You know sometimes when you’re driving and you rev the engine, and the car goes a touch over the speed limit, but it feels so good? All of a sudden you’re cruising. There’s no wind drag, no bumps in the road, your shoulders relax down and you can handle the wheel with a light touch. Up ahead, there’s a minivan with four bikes strapped to the back. And it’s coming up alongside a semi with its indicators on for your exit. And you think, I’m going to glide past that minivan and get in front of the semi before it hits the exit. And then you do it. And it’s like nothing. Why? You found the sweet spot.
Maybe you don’t like to drive, so you dance.

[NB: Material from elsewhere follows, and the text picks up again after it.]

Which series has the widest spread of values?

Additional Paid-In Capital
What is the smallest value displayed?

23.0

And you had that moment where you strapped on those pointe shoes and for the first time ever, did a quadruple pirouette.
Or you golf and you’ve been trying that same swing and hitting the sand trap over and over again. Then all of a sudden. The green.
NaNoWriMo week two can be like that. Really.

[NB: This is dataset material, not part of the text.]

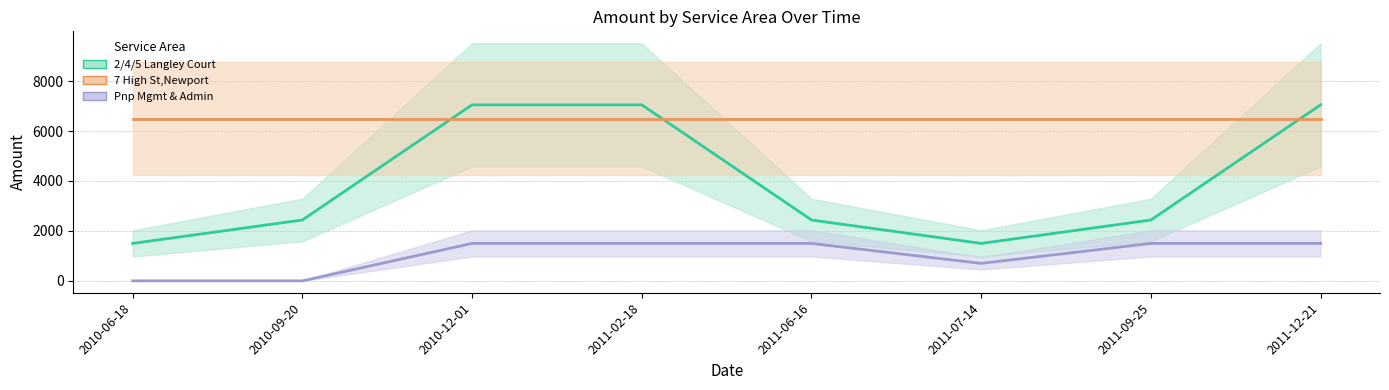

What position from the left is 2011-06-16?

5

These things have one thing in common: repetition. Success with writing–with anything, really–has to do with how often you do it. The best musicians practice, practice, practice. The best dancers take class after class. The best writers get up every day and write.
I had a conversation with Andrea Davis Pinkney recently. It was not meant to be about writing stuff, but we’re both moms who work full time and also write books, so it came up about 1/2 hour in. I wanted to know how she manages to write her own books, and still keep the day job (as VP of trade at Scholastic, no less). Her answer was simple. “I write every day. That’s what writers do. They write.” (You’ll forgive me, that might not be an exact quote.) As it turns out she has a brutal routine, starting at 4am.
Honestly, I was shocked, but then I remembered a conversation I had with another Scholastic mom, editor by day writer by wee hour of the morning, Lauren Tarshis, author of the I Survived series. Her pace is two books per year. She also gets up at 4am. Ms. Pinkney reminded me that Lauren’s a mom of 4. My measly 2 children are no excuse.
The next morning, I got up at 5am to write. It was not easy. But now, I’ve been doing it for a month and my body is used to it. The alarm goes off and I feel perfectly rested. Every day the words come. So by now, NaNoWriMo week 2, I’ve got swing. Balance. The sweet spot. The words and I show up at the same time.
Maybe I should have told you this sooner. Like the week NaNoWriMo started, or a month ago when I started doing this, but I had to see if it worked first.
So that’s the sweet spot that makes the car glide, your pirouette defy physics, and the words pour out. Maybe they’re not great words, and sure you’ll have to go clean up after them, but they’re there.